## Exercise goal
Without including any picture, repeat the records below exactly.

(Collected data entries)
· · · · ·

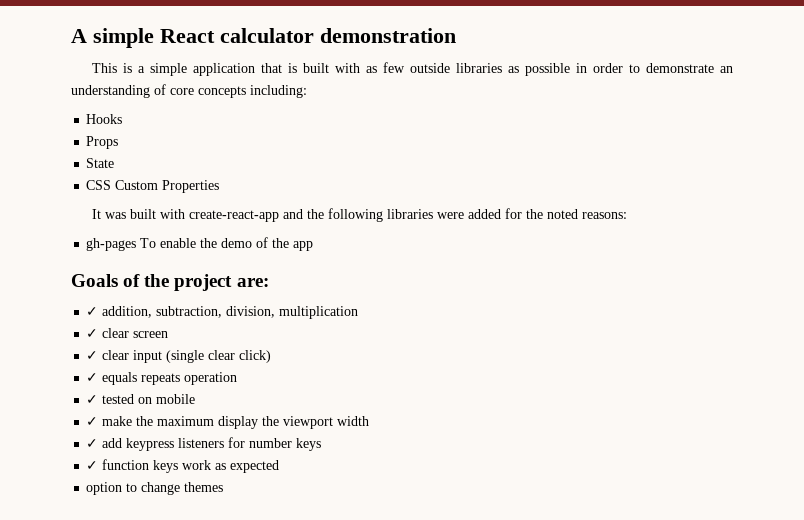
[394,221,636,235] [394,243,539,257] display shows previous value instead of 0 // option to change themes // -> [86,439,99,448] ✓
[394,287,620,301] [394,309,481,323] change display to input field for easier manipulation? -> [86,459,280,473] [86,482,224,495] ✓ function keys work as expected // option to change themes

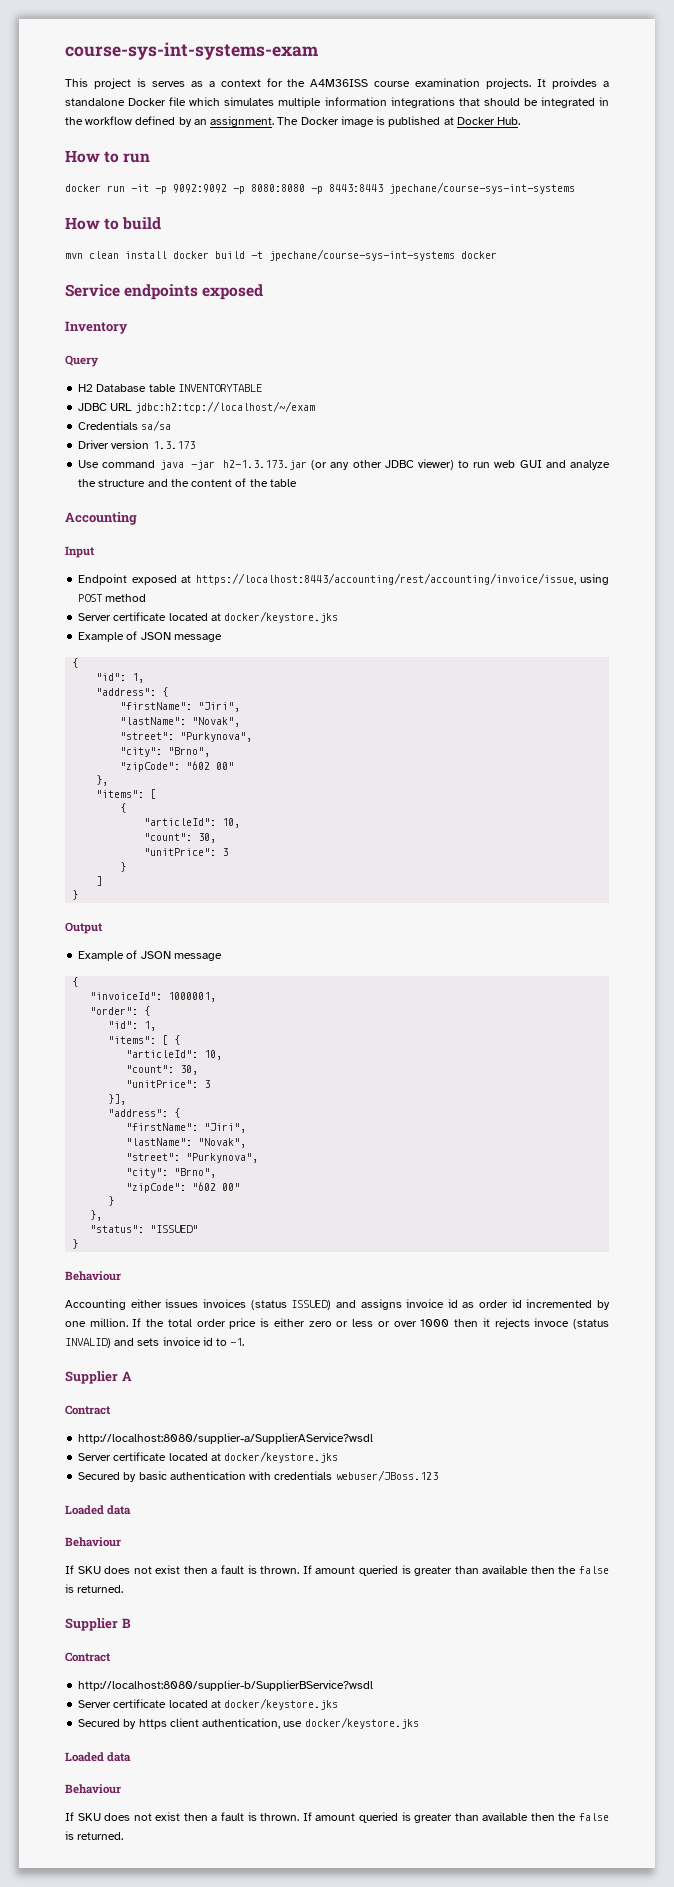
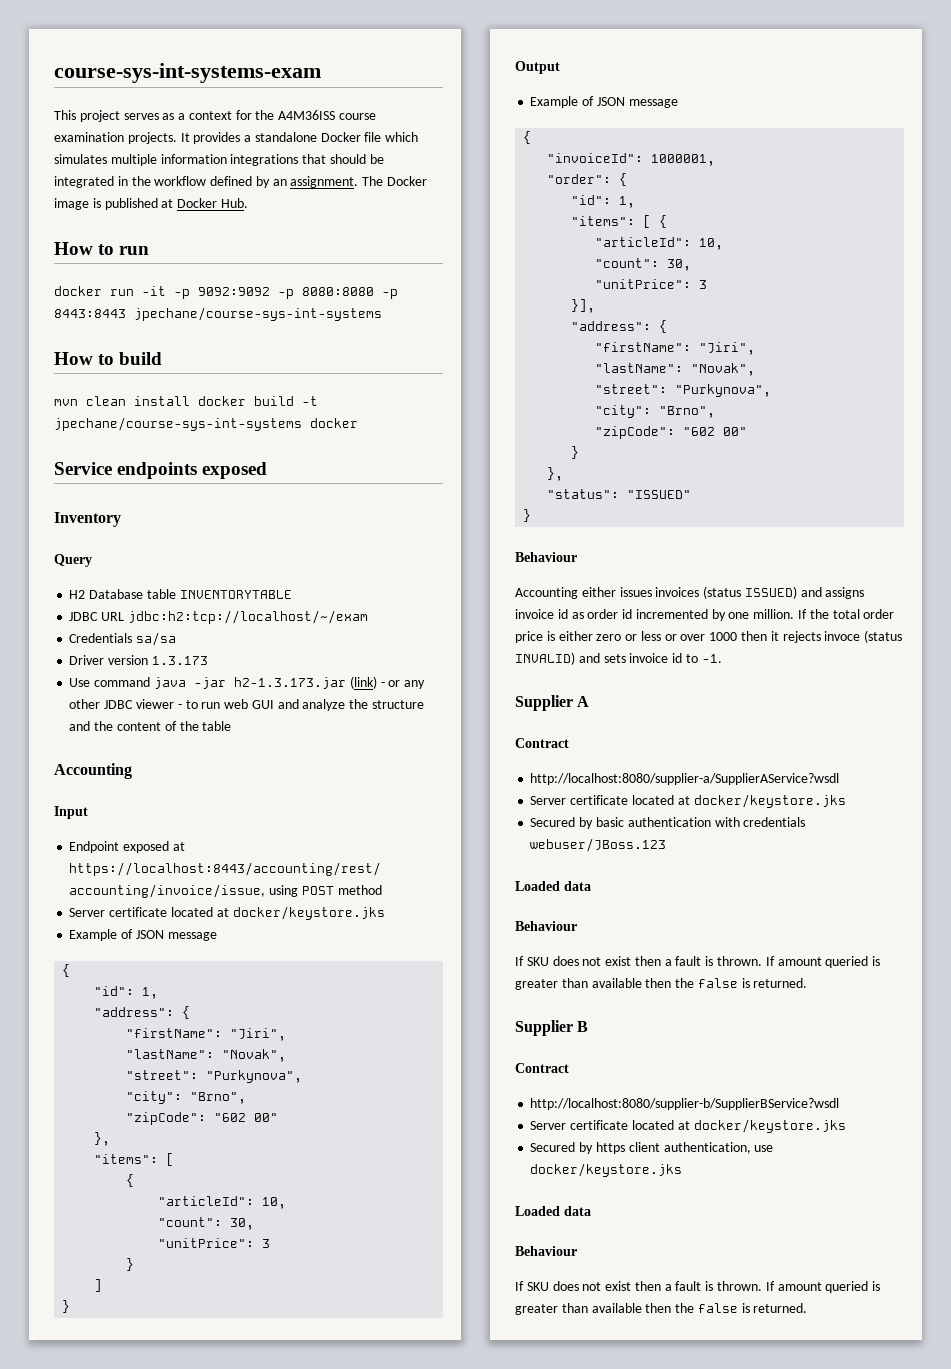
[136,78,146,87] is -> (120, 116) none
[552,78,598,89] proivdes -> [193,132,241,144] provides
[311,460,328,470] (or -> [349,676,401,689] (link) - or
[417,459,454,470] viewer) -> [135,699,182,709] viewer -

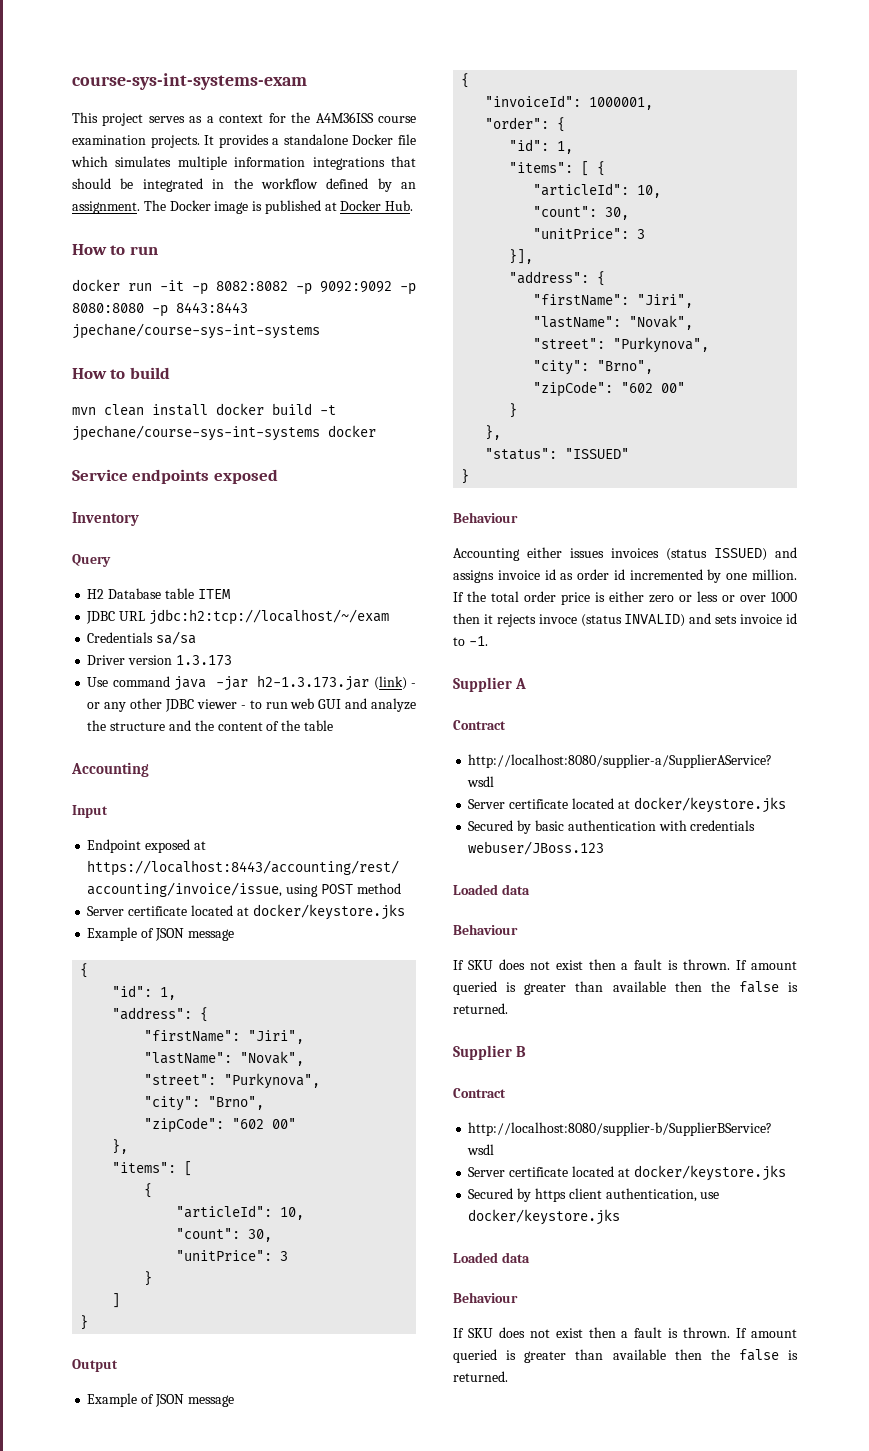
(190, 294) none -> [216,281,312,295] 8082:8082 -p
[179,590,292,599] INVENTORYTABLE -> [197,589,230,599] ITEM

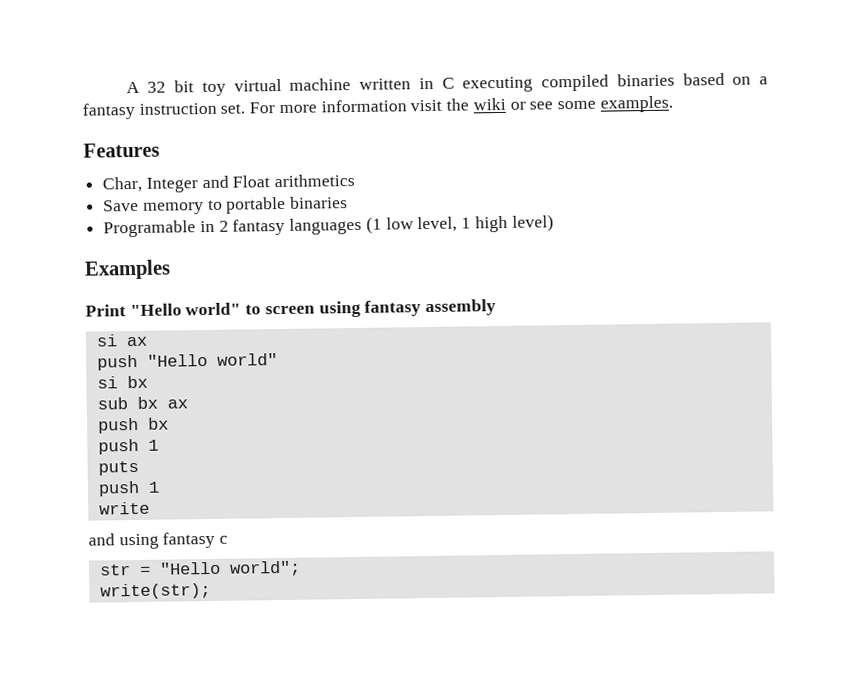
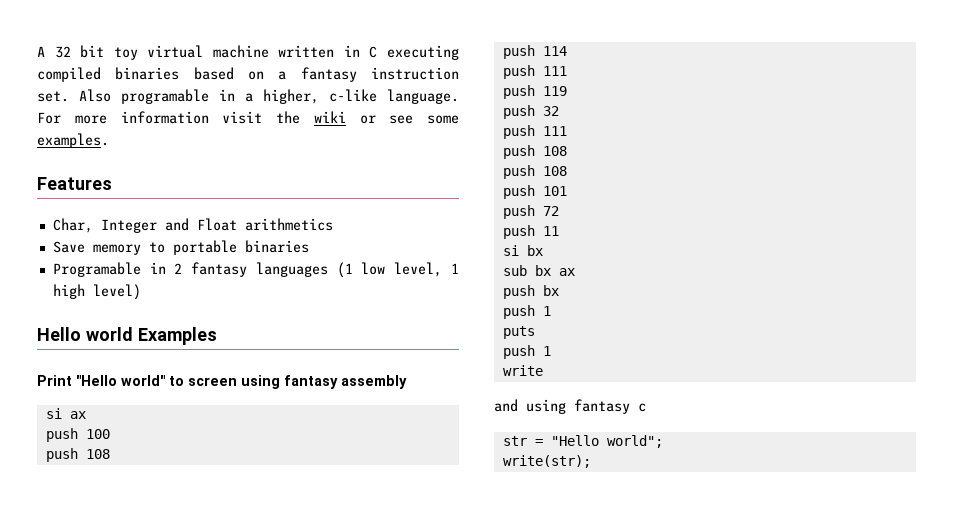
(246, 108) none -> [79,89,459,104] Also programable in a higher, c-like language.
(554, 223) none -> [37,327,133,341] Hello world
[146,353,278,367] "Hello world" -> [85,429,110,439] [45,448,110,462] [502,45,567,59] [502,65,567,79] [502,85,567,99] [502,105,559,119] [502,125,567,139] [502,145,567,159] [502,165,567,179] [502,185,567,199] [502,205,559,219] [502,225,559,239] 100 // push 108 // push 114 // push 111 // push 119 // push 32 // push 111 // push 108 // push 108 // push 101 // push 72 // push 11

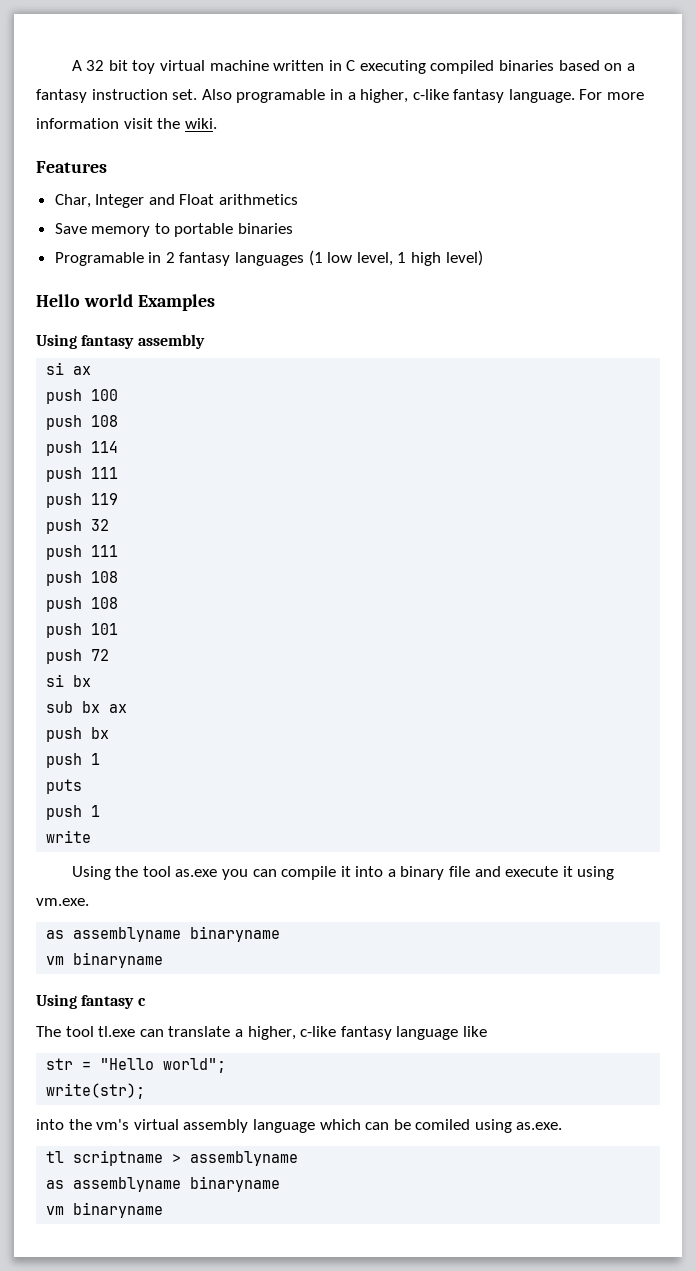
(377, 95) none -> [453,89,505,103] fantasy
[313,111,459,124] [37,133,109,148] wiki or see some examples. -> [184,118,217,129] wiki.
[37,375,280,389] Print "Hello world" to screen using -> [36,334,77,349] Using
[502,225,559,239] // push 11 -> (110, 655) none
[494,399,646,414] and using fantasy c -> [71,866,615,880] [36,898,89,906] [46,926,281,942] [46,952,164,968] [36,994,146,1009] [36,1026,487,1040] Using the tool as.exe you can compile it into a binary file and execute it using vm.exe. // as assemblyname binaryname // vm binaryname // Using fantasy c // The tool tl.exe can translate a higher, c-like fantasy language like
(591, 461) none -> [36,1119,563,1133] [46,1150,299,1166] [46,1176,281,1192] [46,1202,164,1218] // into the vm's virtual assembly language which can be comiled using as.exe. // tl scriptname > assemblyname // as assemblyname binaryname // vm binaryname

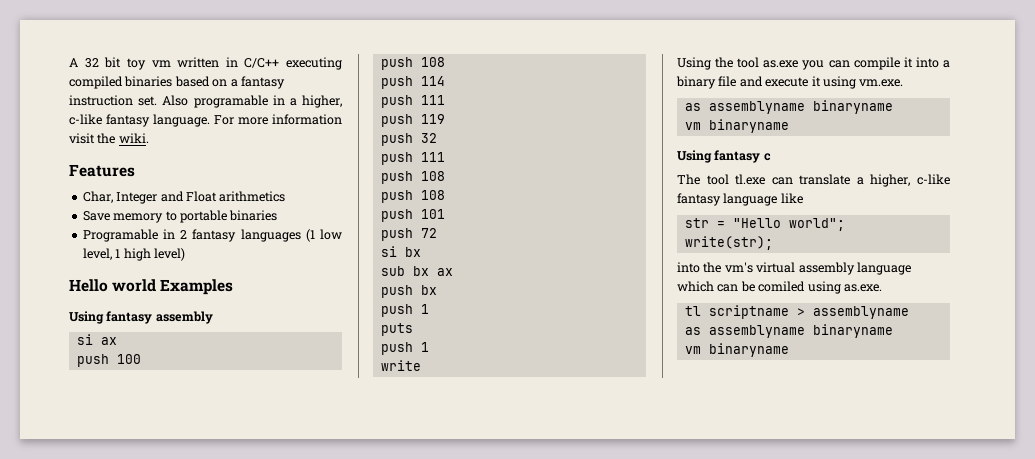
[159,60,269,71] virtual machine -> [151,60,171,67] vm
[346,60,356,71] C -> [244,58,280,68] C/C++

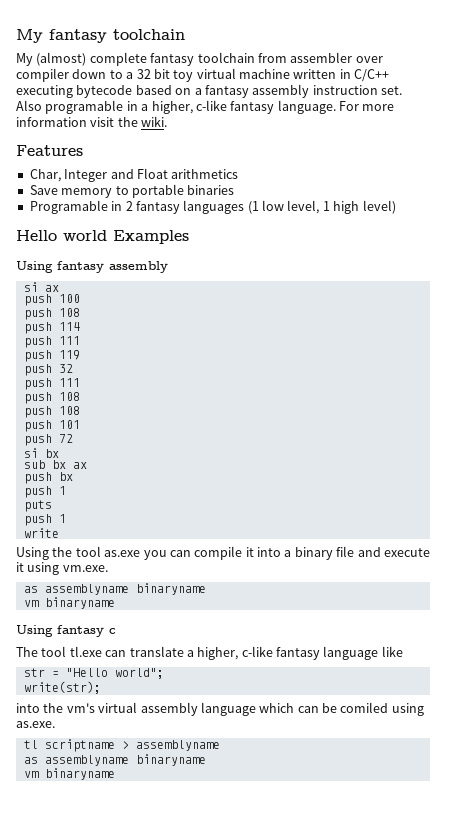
[69,58,78,67] A -> [16,29,185,43] [16,52,383,66] [16,68,134,82] My fantasy toolchain // My (almost) complete fantasy toolchain from assembler over compiler down to a
[151,60,171,67] vm -> [196,68,290,79] virtual machine
[69,76,173,89] compiled binaries -> [76,85,133,98] bytecode
(285, 82) none -> [252,84,310,98] assembly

· · · · ·

## Response box
[394,221,636,235] [394,243,539,257] display shows previous value instead of 0 // option to change themes // -> [86,439,99,448] ✓
[394,287,620,301] [394,309,481,323] change display to input field for easier manipulation? -> [86,459,280,473] [86,482,224,495] ✓ function keys work as expected // option to change themes

[136,78,146,87] is -> (120, 116) none
[552,78,598,89] proivdes -> [193,132,241,144] provides
[311,460,328,470] (or -> [349,676,401,689] (link) - or
[417,459,454,470] viewer) -> [135,699,182,709] viewer -

(190, 294) none -> [216,281,312,295] 8082:8082 -p
[179,590,292,599] INVENTORYTABLE -> [197,589,230,599] ITEM

(246, 108) none -> [79,89,459,104] Also programable in a higher, c-like language.
(554, 223) none -> [37,327,133,341] Hello world
[146,353,278,367] "Hello world" -> [85,429,110,439] [45,448,110,462] [502,45,567,59] [502,65,567,79] [502,85,567,99] [502,105,559,119] [502,125,567,139] [502,145,567,159] [502,165,567,179] [502,185,567,199] [502,205,559,219] [502,225,559,239] 100 // push 108 // push 114 // push 111 // push 119 // push 32 // push 111 // push 108 // push 108 // push 101 // push 72 // push 11

(377, 95) none -> [453,89,505,103] fantasy
[313,111,459,124] [37,133,109,148] wiki or see some examples. -> [184,118,217,129] wiki.
[37,375,280,389] Print "Hello world" to screen using -> [36,334,77,349] Using
[502,225,559,239] // push 11 -> (110, 655) none
[494,399,646,414] and using fantasy c -> [71,866,615,880] [36,898,89,906] [46,926,281,942] [46,952,164,968] [36,994,146,1009] [36,1026,487,1040] Using the tool as.exe you can compile it into a binary file and execute it using vm.exe. // as assemblyname binaryname // vm binaryname // Using fantasy c // The tool tl.exe can translate a higher, c-like fantasy language like
(591, 461) none -> [36,1119,563,1133] [46,1150,299,1166] [46,1176,281,1192] [46,1202,164,1218] // into the vm's virtual assembly language which can be comiled using as.exe. // tl scriptname > assemblyname // as assemblyname binaryname // vm binaryname

[159,60,269,71] virtual machine -> [151,60,171,67] vm
[346,60,356,71] C -> [244,58,280,68] C/C++

[69,58,78,67] A -> [16,29,185,43] [16,52,383,66] [16,68,134,82] My fantasy toolchain // My (almost) complete fantasy toolchain from assembler over compiler down to a
[151,60,171,67] vm -> [196,68,290,79] virtual machine
[69,76,173,89] compiled binaries -> [76,85,133,98] bytecode
(285, 82) none -> [252,84,310,98] assembly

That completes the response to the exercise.